Directions for this task:
Print every line of the material below exactly as it stands, but omit the pictures.

Data in this exercise:
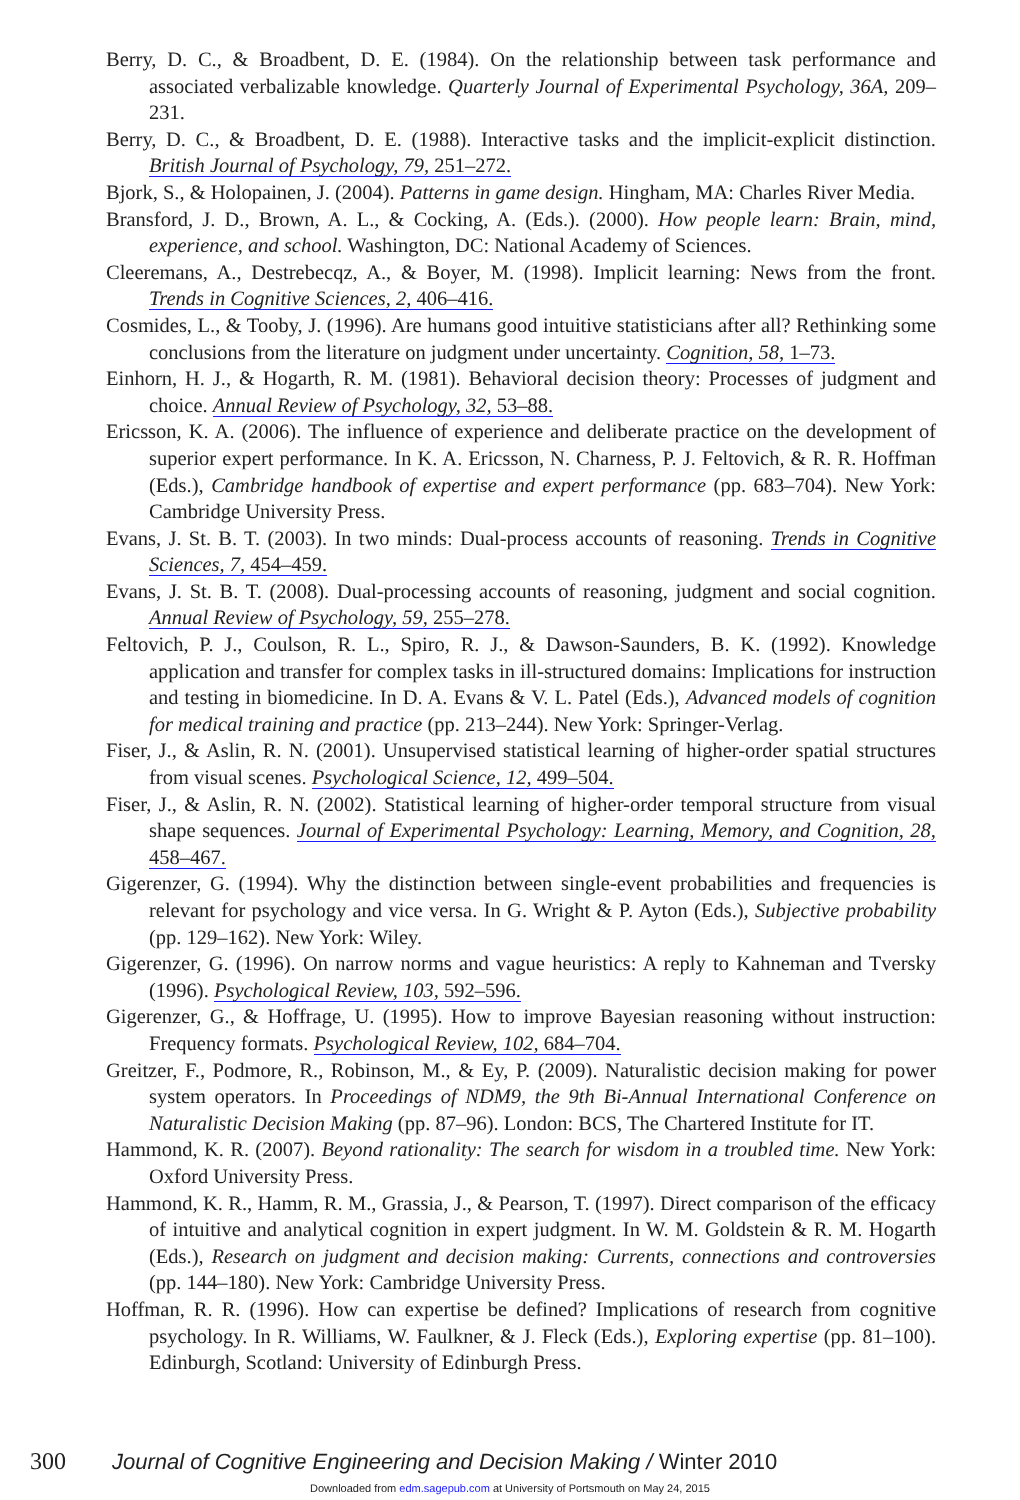Berry, D. C., & Broadbent, D. E. (1984). On the relationship between task performance and associated verbalizable knowledge. Quarterly Journal of Experimental Psychology, 36A, 209–231.
Berry, D. C., & Broadbent, D. E. (1988). Interactive tasks and the implicit-explicit distinction. British Journal of Psychology, 79, 251–272.
Bjork, S., & Holopainen, J. (2004). Patterns in game design. Hingham, MA: Charles River Media.
Bransford, J. D., Brown, A. L., & Cocking, A. (Eds.). (2000). How people learn: Brain, mind, experience, and school. Washington, DC: National Academy of Sciences.
Cleeremans, A., Destrebecqz, A., & Boyer, M. (1998). Implicit learning: News from the front. Trends in Cognitive Sciences, 2, 406–416.
Cosmides, L., & Tooby, J. (1996). Are humans good intuitive statisticians after all? Rethinking some conclusions from the literature on judgment under uncertainty. Cognition, 58, 1–73.
Einhorn, H. J., & Hogarth, R. M. (1981). Behavioral decision theory: Processes of judgment and choice. Annual Review of Psychology, 32, 53–88.
Ericsson, K. A. (2006). The influence of experience and deliberate practice on the development of superior expert performance. In K. A. Ericsson, N. Charness, P. J. Feltovich, & R. R. Hoffman (Eds.), Cambridge handbook of expertise and expert performance (pp. 683–704). New York: Cambridge University Press.
Evans, J. St. B. T. (2003). In two minds: Dual-process accounts of reasoning. Trends in Cognitive Sciences, 7, 454–459.
Evans, J. St. B. T. (2008). Dual-processing accounts of reasoning, judgment and social cognition. Annual Review of Psychology, 59, 255–278.
Feltovich, P. J., Coulson, R. L., Spiro, R. J., & Dawson-Saunders, B. K. (1992). Knowledge application and transfer for complex tasks in ill-structured domains: Implications for instruction and testing in biomedicine. In D. A. Evans & V. L. Patel (Eds.), Advanced models of cognition for medical training and practice (pp. 213–244). New York: Springer-Verlag.
Fiser, J., & Aslin, R. N. (2001). Unsupervised statistical learning of higher-order spatial structures from visual scenes. Psychological Science, 12, 499–504.
Fiser, J., & Aslin, R. N. (2002). Statistical learning of higher-order temporal structure from visual shape sequences. Journal of Experimental Psychology: Learning, Memory, and Cognition, 28, 458–467.
Gigerenzer, G. (1994). Why the distinction between single-event probabilities and frequencies is relevant for psychology and vice versa. In G. Wright & P. Ayton (Eds.), Subjective probability (pp. 129–162). New York: Wiley.
Gigerenzer, G. (1996). On narrow norms and vague heuristics: A reply to Kahneman and Tversky (1996). Psychological Review, 103, 592–596.
Gigerenzer, G., & Hoffrage, U. (1995). How to improve Bayesian reasoning without instruction: Frequency formats. Psychological Review, 102, 684–704.
Greitzer, F., Podmore, R., Robinson, M., & Ey, P. (2009). Naturalistic decision making for power system operators. In Proceedings of NDM9, the 9th Bi-Annual International Conference on Naturalistic Decision Making (pp. 87–96). London: BCS, The Chartered Institute for IT.
Hammond, K. R. (2007). Beyond rationality: The search for wisdom in a troubled time. New York: Oxford University Press.
Hammond, K. R., Hamm, R. M., Grassia, J., & Pearson, T. (1997). Direct comparison of the efficacy of intuitive and analytical cognition in expert judgment. In W. M. Goldstein & R. M. Hogarth (Eds.), Research on judgment and decision making: Currents, connections and controversies (pp. 144–180). New York: Cambridge University Press.
Hoffman, R. R. (1996). How can expertise be defined? Implications of research from cognitive psychology. In R. Williams, W. Faulkner, & J. Fleck (Eds.), Exploring expertise (pp. 81–100). Edinburgh, Scotland: University of Edinburgh Press.
300 Journal of Cognitive Engineering and Decision Making / Winter 2010
Downloaded from edm.sagepub.com at University of Portsmouth on May 24, 2015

Answer:
Berry, D. C., & Broadbent, D. E. (1984). On the relationship between task performance and associated verbalizable knowledge. Quarterly Journal of Experimental Psychology, 36A, 209–231.
Berry, D. C., & Broadbent, D. E. (1988). Interactive tasks and the implicit-explicit distinction. British Journal of Psychology, 79, 251–272.
Bjork, S., & Holopainen, J. (2004). Patterns in game design. Hingham, MA: Charles River Media.
Bransford, J. D., Brown, A. L., & Cocking, A. (Eds.). (2000). How people learn: Brain, mind, experience, and school. Washington, DC: National Academy of Sciences.
Cleeremans, A., Destrebecqz, A., & Boyer, M. (1998). Implicit learning: News from the front. Trends in Cognitive Sciences, 2, 406–416.
Cosmides, L., & Tooby, J. (1996). Are humans good intuitive statisticians after all? Rethinking some conclusions from the literature on judgment under uncertainty. Cognition, 58, 1–73.
Einhorn, H. J., & Hogarth, R. M. (1981). Behavioral decision theory: Processes of judgment and choice. Annual Review of Psychology, 32, 53–88.
Ericsson, K. A. (2006). The influence of experience and deliberate practice on the development of superior expert performance. In K. A. Ericsson, N. Charness, P. J. Feltovich, & R. R. Hoffman (Eds.), Cambridge handbook of expertise and expert performance (pp. 683–704). New York: Cambridge University Press.
Evans, J. St. B. T. (2003). In two minds: Dual-process accounts of reasoning. Trends in Cognitive Sciences, 7, 454–459.
Evans, J. St. B. T. (2008). Dual-processing accounts of reasoning, judgment and social cognition. Annual Review of Psychology, 59, 255–278.
Feltovich, P. J., Coulson, R. L., Spiro, R. J., & Dawson-Saunders, B. K. (1992). Knowledge application and transfer for complex tasks in ill-structured domains: Implications for instruction and testing in biomedicine. In D. A. Evans & V. L. Patel (Eds.), Advanced models of cognition for medical training and practice (pp. 213–244). New York: Springer-Verlag.
Fiser, J., & Aslin, R. N. (2001). Unsupervised statistical learning of higher-order spatial structures from visual scenes. Psychological Science, 12, 499–504.
Fiser, J., & Aslin, R. N. (2002). Statistical learning of higher-order temporal structure from visual shape sequences. Journal of Experimental Psychology: Learning, Memory, and Cognition, 28, 458–467.
Gigerenzer, G. (1994). Why the distinction between single-event probabilities and frequencies is relevant for psychology and vice versa. In G. Wright & P. Ayton (Eds.), Subjective probability (pp. 129–162). New York: Wiley.
Gigerenzer, G. (1996). On narrow norms and vague heuristics: A reply to Kahneman and Tversky (1996). Psychological Review, 103, 592–596.
Gigerenzer, G., & Hoffrage, U. (1995). How to improve Bayesian reasoning without instruction: Frequency formats. Psychological Review, 102, 684–704.
Greitzer, F., Podmore, R., Robinson, M., & Ey, P. (2009). Naturalistic decision making for power system operators. In Proceedings of NDM9, the 9th Bi-Annual International Conference on Naturalistic Decision Making (pp. 87–96). London: BCS, The Chartered Institute for IT.
Hammond, K. R. (2007). Beyond rationality: The search for wisdom in a troubled time. New York: Oxford University Press.
Hammond, K. R., Hamm, R. M., Grassia, J., & Pearson, T. (1997). Direct comparison of the efficacy of intuitive and analytical cognition in expert judgment. In W. M. Goldstein & R. M. Hogarth (Eds.), Research on judgment and decision making: Currents, connections and controversies (pp. 144–180). New York: Cambridge University Press.
Hoffman, R. R. (1996). How can expertise be defined? Implications of research from cognitive psychology. In R. Williams, W. Faulkner, & J. Fleck (Eds.), Exploring expertise (pp. 81–100). Edinburgh, Scotland: University of Edinburgh Press.
300 Journal of Cognitive Engineering and Decision Making / Winter 2010
Downloaded from edm.sagepub.com at University of Portsmouth on May 24, 2015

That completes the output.